AIM OF THE TASK
From the line containing "любимой вселенной. Надеемс" to the last line of the records, reproduce every line exactly and print nothing else.

EXERCISE MATERIALS
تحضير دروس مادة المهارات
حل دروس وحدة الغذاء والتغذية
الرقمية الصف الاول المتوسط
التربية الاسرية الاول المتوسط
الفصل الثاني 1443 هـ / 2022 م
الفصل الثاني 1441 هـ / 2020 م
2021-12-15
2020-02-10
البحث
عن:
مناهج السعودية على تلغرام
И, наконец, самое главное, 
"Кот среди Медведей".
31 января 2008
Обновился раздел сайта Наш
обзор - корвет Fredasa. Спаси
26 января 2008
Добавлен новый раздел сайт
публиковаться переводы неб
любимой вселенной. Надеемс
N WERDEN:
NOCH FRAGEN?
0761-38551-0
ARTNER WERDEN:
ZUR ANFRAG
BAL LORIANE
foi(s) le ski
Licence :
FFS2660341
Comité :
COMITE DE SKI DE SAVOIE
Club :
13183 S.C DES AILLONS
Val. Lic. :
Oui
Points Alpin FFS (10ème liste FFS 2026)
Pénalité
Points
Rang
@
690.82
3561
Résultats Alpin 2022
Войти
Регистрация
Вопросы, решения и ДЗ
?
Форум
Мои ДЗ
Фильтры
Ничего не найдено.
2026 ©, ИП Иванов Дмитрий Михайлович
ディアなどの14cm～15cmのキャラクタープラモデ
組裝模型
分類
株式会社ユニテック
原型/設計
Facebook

ANSWER FOR THE TASK
любимой вселенной. Надеемс
N WERDEN:
NOCH FRAGEN?
0761-38551-0
ARTNER WERDEN:
ZUR ANFRAG
BAL LORIANE
foi(s) le ski
Licence :
FFS2660341
Comité :
COMITE DE SKI DE SAVOIE
Club :
13183 S.C DES AILLONS
Val. Lic. :
Oui
Points Alpin FFS (10ème liste FFS 2026)
Pénalité
Points
Rang
@
690.82
3561
Résultats Alpin 2022
Войти
Регистрация
Вопросы, решения и ДЗ
?
Форум
Мои ДЗ
Фильтры
Ничего не найдено.
2026 ©, ИП Иванов Дмитрий Михайлович
ディアなどの14cm～15cmのキャラクタープラモデ
組裝模型
分類
株式会社ユニテック
原型/設計
Facebook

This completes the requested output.